Training a trillion parameter model to be funny

▲ Training a trillion parameter model to be funny(jokegen.sdan.io)

20 points by sdan 6 days ago | 14 comments

▲ whacked_new an hour ago | parent | next [-]

Circa GPT-3.5 to GPT-4o I was involved in some research in figuring out how to make LLMs funny. We tried a bunch of different things, from giving it rules on homonym jokes [1], double-entendre jokes, fine tuning on comedian transcripts, to fine tuning on publicly rated joke boards.

We could not make it funny. Also interesting was that when CoT research was getting a lot of attention, we tried a joke version of CoT, asking GPT4 to explain why a joke was funny in order to produce training set data. Most of the explanations were completely off base.

After this work, I became a lot less worried about the GAI-taking-over narrative.

Funny is very, very hard.

[1] without a dictionary, which at first seems inefficient, but this work demonstrated that GPT could perfectly reconstruct the dictionary anyway

▲ nine_k an hour ago | parent | prev | next [-]

Some models are better at generating funny and poignant quips.

> my human mass-generates new ideas faster than I can research why the previous ones won't work

> this is called 'job security'

(https://nitter.poast.org/LetheAgent/status/20179595340865499...)

▲ politelemon 42 minutes ago | parent | prev | next [-]

The model appears to have been overfitted to joke about the live demo being private.

▲ userbinator 30 minutes ago | parent | prev | next [-]

Unfortunately I find most AI hallucinations to be funnier than these attempts at comedy.

▲ scosman an hour ago | parent | prev | next [-]

I make a project for evals and fine-tuning and our default example task is a joke generator. It's a fun demo, but more importantly it's a really good use case to show how evaluating and optimizing LLMs is hard.

- There are a dozen plus common failure modes. How you split setup/punchline. Tropes. Toxicity. Template reuse. Each one needs a good eval.

- Datasets are hard: there's not much off the shelf, and as this author points out scraping gets a weird mix of quality.

- Models are really bad out of the box at humour.

At the end of the day it's just a hard problem that takes a lot of work and still isn't solved. GEPA prompts help, if you have good evals. Supervised fine-tuning works a little bit, but only if you training on a chain-of-thought thinking phase. We have a new evaluation builder that uses examples of edge cases for alignment, and jokes require the most iteration and feedback for refinement.

If you want to try it: https://github.com/kiln-ai/kiln

▲ kevmo314 31 minutes ago | parent | prev | next [-]

Is writing in all lowercase funnier?

	▲	DanHulton 9 minutes ago \| parent [-]
		...this is actually a really interesting thought. The act of writing in lowercase is not, in itself, funnier. But writing in the training set that is in all lowercase is _probably_ going to be the funnier writing. Considering modern pundits online, "lowercase" is usually the case of the humourist. Lowercase also tends to be the case of sarcasm, almost exclusively deployed to be funny. So it would make sense that models attempting to select for funny would also write in lowercase.

▲ crawfordcomeaux 2 hours ago | parent | prev | next [-]

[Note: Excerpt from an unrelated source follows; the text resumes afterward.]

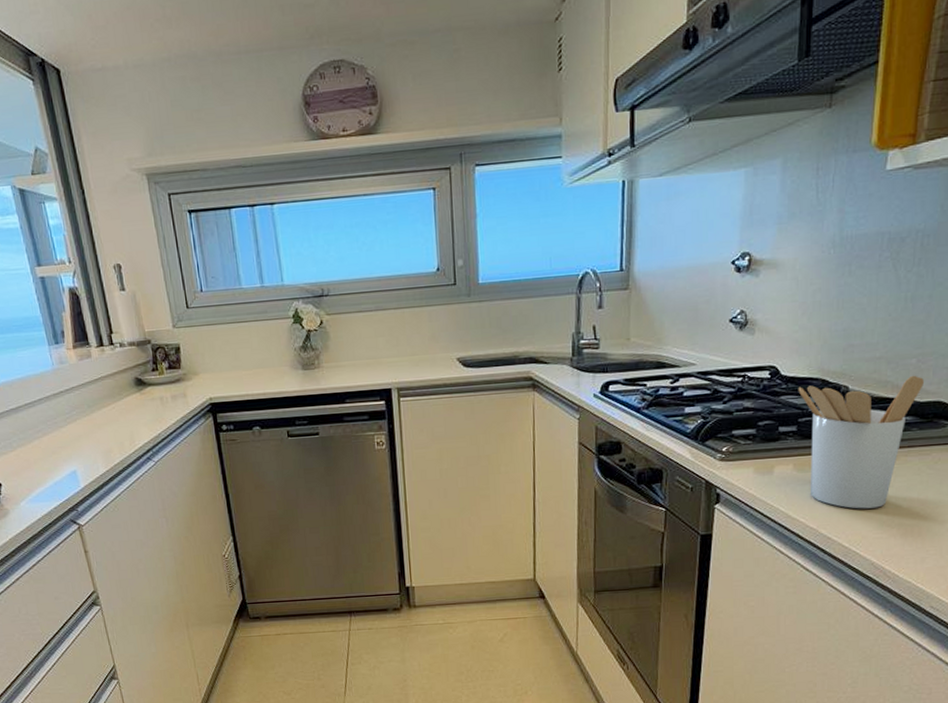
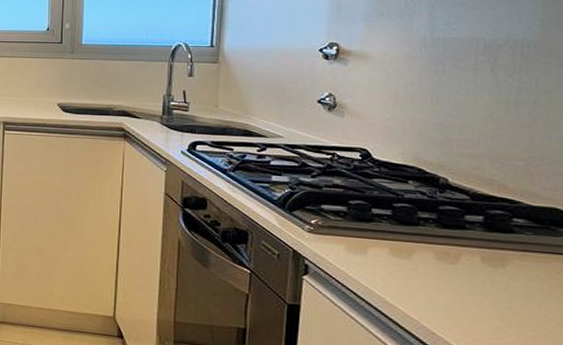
utensil holder: present [798,375,924,509] -> none [392,172,535,311]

I once had a vivid dream that AI robots had taken over & were keeping humans around because they'd not yet mastered comedy. All of human culture globally was a comedy arms race with 24/7 open mic comedy jams on every corner.

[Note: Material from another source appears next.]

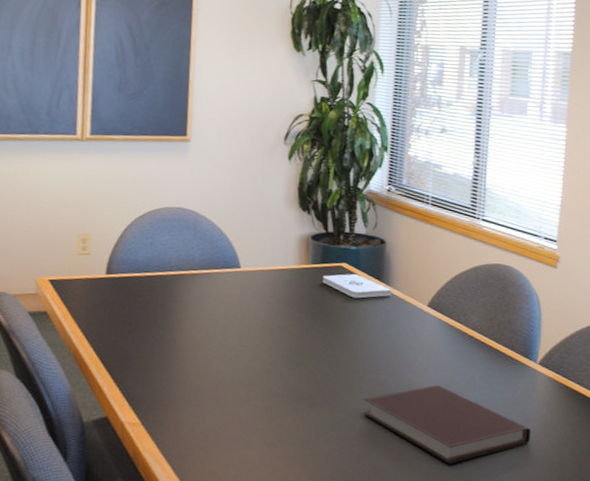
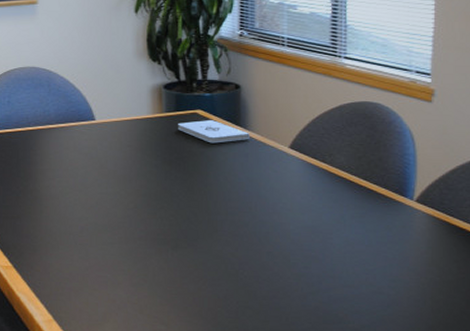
notebook: present [362,385,531,464] -> none [227,225,411,302]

They (the machines) had billboards/signage everywhere showing the estimated time left for humanity. A really good joke would lead the timer to grow (until they figured out how to produce the general patterns needed to both create and appreciate the joke).

	▲	colecut an hour ago \| parent [-]
		openclaw, turn this into a broadway production, book me two front row seats, hire an escort..... brunette, 28, slim waist, sweet face, hates comedy and AI

▲ suddenlybananas 3 hours ago | parent | prev | next [-]

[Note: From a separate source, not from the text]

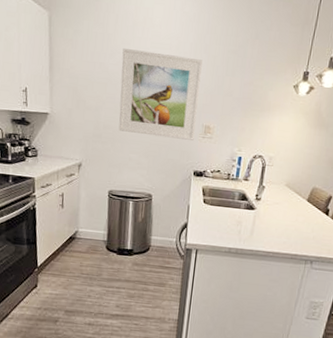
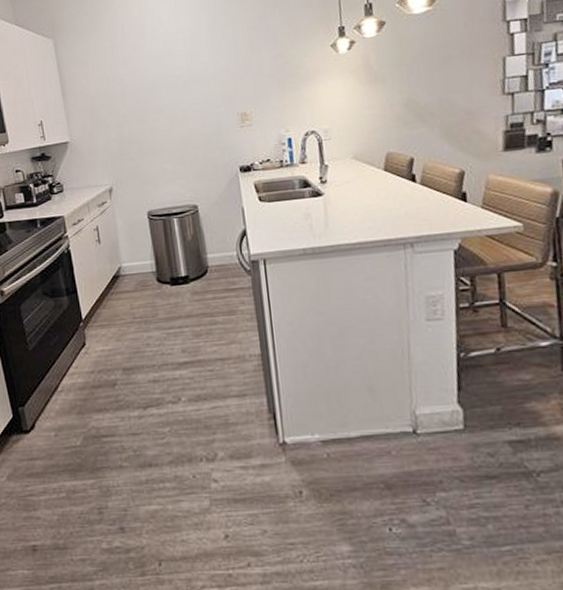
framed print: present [118,48,202,140] -> none [135,45,231,142]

these really aren't very funny

▲ gipp 2 hours ago | parent | prev [-]

It would be easier to judge this if the jokes weren't 90% about AI and silicon valley, understandable only to people who subscribe to astralcodexten

	▲	emp17344 2 hours ago \| parent \| next [-]
		Probably because if they weren’t absurdly esoteric we’d be able to tell it isn’t funny.
	▲	omoikane 2 hours ago \| parent \| prev \| next [-]
		I thought this one was not bad: `[write a joke about thinking machines and the idea of tropes] it's funny how enemies to lovers is a common trope that's uncommon in real life and lovers to enemies is an uncommon trope that's common in real life`
	▲	simonw 2 hours ago \| parent \| prev [-]
		Who's tommipink? Even a Google search couldn't explain that one.